COMPITO BREVE A:
Elenca tutte le persone nominate nell'articolo sui dazi tra Stati Uniti e Cina.

ARTICOLO:
────────

Il segretario per il Commercio statunitense, Wilbur Ross, parlando ai microfoni di Cnbc, lo ha detto chiaramente: il posticipo dei dazi da settembre a dicembre non deve essere visto come una mano tesa a Pechino, ma è solo una misura in difesa dei consumatori e delle aziende americane in previsione dello shopping natalizio. Intanto il dialogo tra le parti procede a rilento, il ministero del Commercio di Pechino ha dichiarato che il vicepremier cinese Liu He ha parlato al telefono con Lightizer e con lo U.S. Secretary of the Treasury Steven Mnuchin e che i tre replicheranno il colloquio in due settimane, insomma si è passati da una guerra lampo a una guerra di trincea, in cui nessuno vuole fare vedere all’altro di avere paura delle conseguenze, che però, come è chiaro da quanto emerso finora, ci sono eccome.

────────

Righe di ragionamento spaziale
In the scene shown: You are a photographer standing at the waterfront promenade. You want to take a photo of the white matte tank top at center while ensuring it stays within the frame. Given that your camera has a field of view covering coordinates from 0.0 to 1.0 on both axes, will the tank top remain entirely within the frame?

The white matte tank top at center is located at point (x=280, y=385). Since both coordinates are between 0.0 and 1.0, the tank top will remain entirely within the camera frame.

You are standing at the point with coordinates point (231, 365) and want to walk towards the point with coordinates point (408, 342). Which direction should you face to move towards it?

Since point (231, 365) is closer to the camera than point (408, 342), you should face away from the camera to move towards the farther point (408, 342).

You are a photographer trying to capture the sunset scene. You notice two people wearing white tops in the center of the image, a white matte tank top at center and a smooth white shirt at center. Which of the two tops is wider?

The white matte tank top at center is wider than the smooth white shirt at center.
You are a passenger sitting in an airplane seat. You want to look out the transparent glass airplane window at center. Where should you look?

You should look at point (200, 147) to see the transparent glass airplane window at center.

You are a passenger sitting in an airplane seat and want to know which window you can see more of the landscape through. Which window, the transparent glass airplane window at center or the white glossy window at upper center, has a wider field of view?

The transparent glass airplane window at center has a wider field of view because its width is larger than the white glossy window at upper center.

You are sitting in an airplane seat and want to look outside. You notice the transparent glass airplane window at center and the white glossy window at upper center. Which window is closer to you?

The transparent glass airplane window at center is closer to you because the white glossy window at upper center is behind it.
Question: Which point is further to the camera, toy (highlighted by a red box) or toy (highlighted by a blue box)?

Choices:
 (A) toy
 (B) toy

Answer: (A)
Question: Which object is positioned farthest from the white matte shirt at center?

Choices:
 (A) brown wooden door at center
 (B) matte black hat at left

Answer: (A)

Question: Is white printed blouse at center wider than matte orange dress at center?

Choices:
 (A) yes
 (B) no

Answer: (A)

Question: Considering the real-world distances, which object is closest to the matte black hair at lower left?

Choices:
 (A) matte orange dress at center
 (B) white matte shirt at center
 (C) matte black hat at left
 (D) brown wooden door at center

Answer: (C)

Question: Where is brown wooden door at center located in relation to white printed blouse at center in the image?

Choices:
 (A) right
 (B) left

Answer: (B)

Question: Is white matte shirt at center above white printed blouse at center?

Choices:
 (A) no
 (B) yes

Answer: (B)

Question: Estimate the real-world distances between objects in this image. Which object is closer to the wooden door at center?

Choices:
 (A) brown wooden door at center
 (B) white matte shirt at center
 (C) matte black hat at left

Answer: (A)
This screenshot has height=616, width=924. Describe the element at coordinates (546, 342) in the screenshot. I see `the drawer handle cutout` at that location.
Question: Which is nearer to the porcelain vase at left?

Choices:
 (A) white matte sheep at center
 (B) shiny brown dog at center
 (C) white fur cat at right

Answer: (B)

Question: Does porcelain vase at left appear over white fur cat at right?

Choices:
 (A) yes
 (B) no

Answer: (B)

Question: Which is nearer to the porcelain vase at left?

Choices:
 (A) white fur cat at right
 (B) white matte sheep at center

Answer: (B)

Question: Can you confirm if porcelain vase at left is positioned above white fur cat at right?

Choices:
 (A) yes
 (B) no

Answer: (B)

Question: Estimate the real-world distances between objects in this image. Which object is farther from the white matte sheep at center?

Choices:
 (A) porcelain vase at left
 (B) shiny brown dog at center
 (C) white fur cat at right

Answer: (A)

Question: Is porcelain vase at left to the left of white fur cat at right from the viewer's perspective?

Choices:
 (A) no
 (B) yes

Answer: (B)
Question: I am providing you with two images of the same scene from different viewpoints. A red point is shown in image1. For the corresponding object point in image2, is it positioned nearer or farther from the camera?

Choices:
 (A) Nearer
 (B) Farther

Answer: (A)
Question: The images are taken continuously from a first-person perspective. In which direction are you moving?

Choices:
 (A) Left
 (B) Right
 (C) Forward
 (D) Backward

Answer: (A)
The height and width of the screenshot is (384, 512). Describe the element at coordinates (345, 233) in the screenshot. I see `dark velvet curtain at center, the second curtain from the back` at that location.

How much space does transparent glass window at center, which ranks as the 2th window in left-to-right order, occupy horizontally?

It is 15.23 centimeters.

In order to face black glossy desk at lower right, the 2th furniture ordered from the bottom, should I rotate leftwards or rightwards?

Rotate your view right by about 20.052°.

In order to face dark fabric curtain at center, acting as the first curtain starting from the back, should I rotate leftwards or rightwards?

────────

COMPITO BREVE B:
Indica quante righe di dati riportate sopra contengono la stringa "object", distinguendo tra maiuscole e minuscole, e rispondi con il solo numero.

RISPOSTA AL COMPITO A:
Wilbur Ross, Liu He, Lightizer, Steven Mnuchin

RISPOSTA AL COMPITO B:
5